WHAT YOU WILL DO
The entries below are to be written out exactly, with no images included.

(Pictures paired with source code)
────────────────────

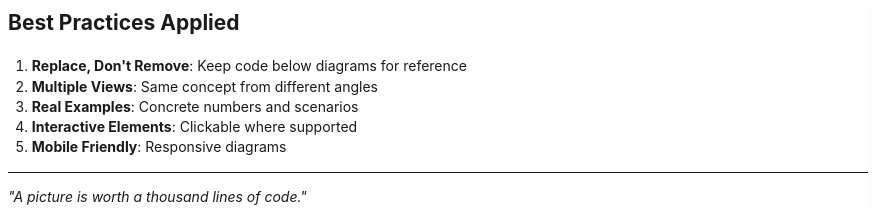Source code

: ## Best Practices Applied

1. **Replace, Don't Remove**: Keep code below diagrams for reference
2. **Multiple Views**: Same concept from different angles
3. **Real Examples**: Concrete numbers and scenarios
4. **Interactive Elements**: Clickable where supported
5. **Mobile Friendly**: Responsive diagrams

---

*"A picture is worth a thousand lines of code."*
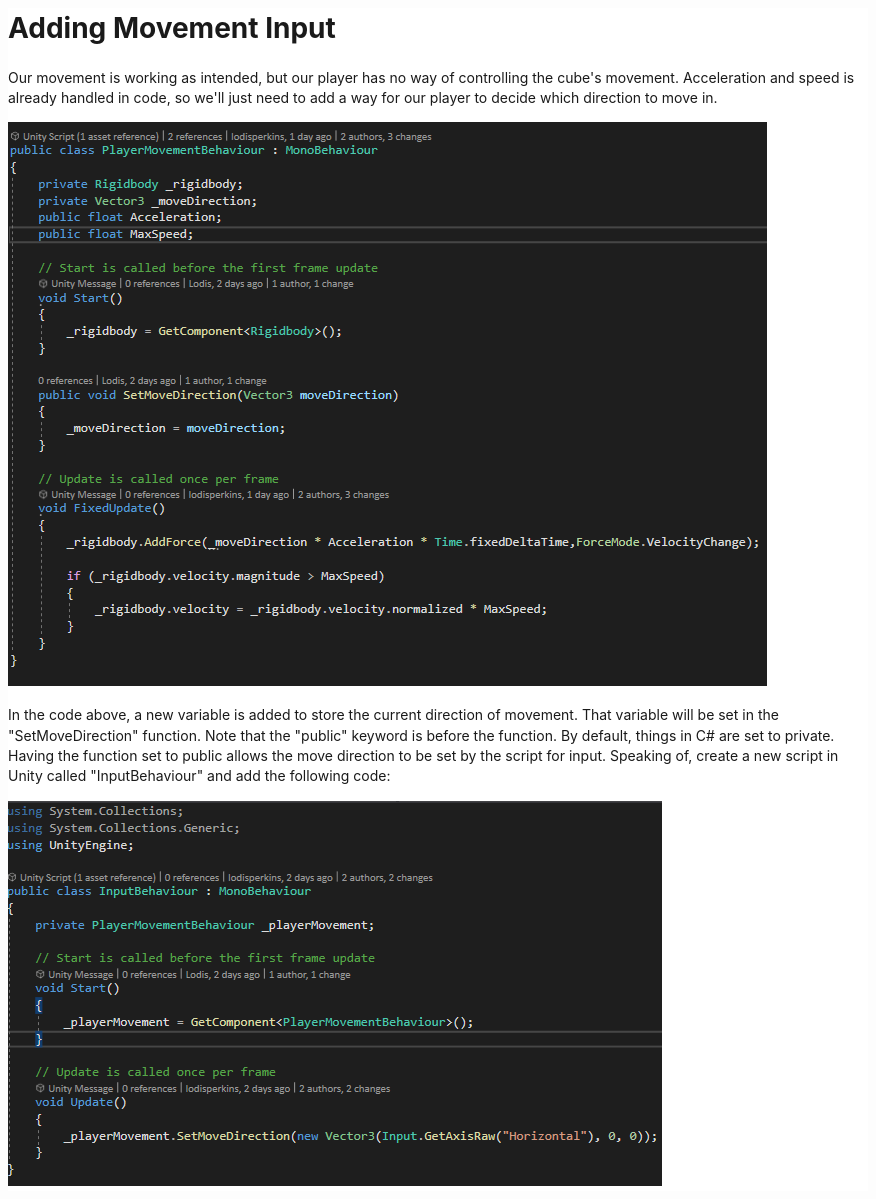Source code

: 
# Adding Movement Input

Our movement is working as intended, but our player has no way of controlling the cube's movement. Acceleration and speed is already handled in code, so we'll just need to add a way for our player to decide which direction to move in. 

![MoveDirection](Images/MoveDirection.png)

In the code above, a new variable is added to store the current direction of movement. That variable will be set in the "SetMoveDirection" function. Note that the "public" keyword is before the function. By default, things in C# are set to private. Having the function set to public allows the move direction to be set by the script for input. Speaking of, create a new script in Unity called "InputBehaviour" and add the following code: 

![InputScript1](Images/InputScript1.png)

────────────────────

OUTPUT
Source code

: ## Best Practices Applied

1. **Replace, Don't Remove**: Keep code below diagrams for reference
2. **Multiple Views**: Same concept from different angles
3. **Real Examples**: Concrete numbers and scenarios
4. **Interactive Elements**: Clickable where supported
5. **Mobile Friendly**: Responsive diagrams

---

*"A picture is worth a thousand lines of code."*
Source code

: 
# Adding Movement Input

Our movement is working as intended, but our player has no way of controlling the cube's movement. Acceleration and speed is already handled in code, so we'll just need to add a way for our player to decide which direction to move in. 

![MoveDirection](Images/MoveDirection.png)

In the code above, a new variable is added to store the current direction of movement. That variable will be set in the "SetMoveDirection" function. Note that the "public" keyword is before the function. By default, things in C# are set to private. Having the function set to public allows the move direction to be set by the script for input. Speaking of, create a new script in Unity called "InputBehaviour" and add the following code: 

![InputScript1](Images/InputScript1.png)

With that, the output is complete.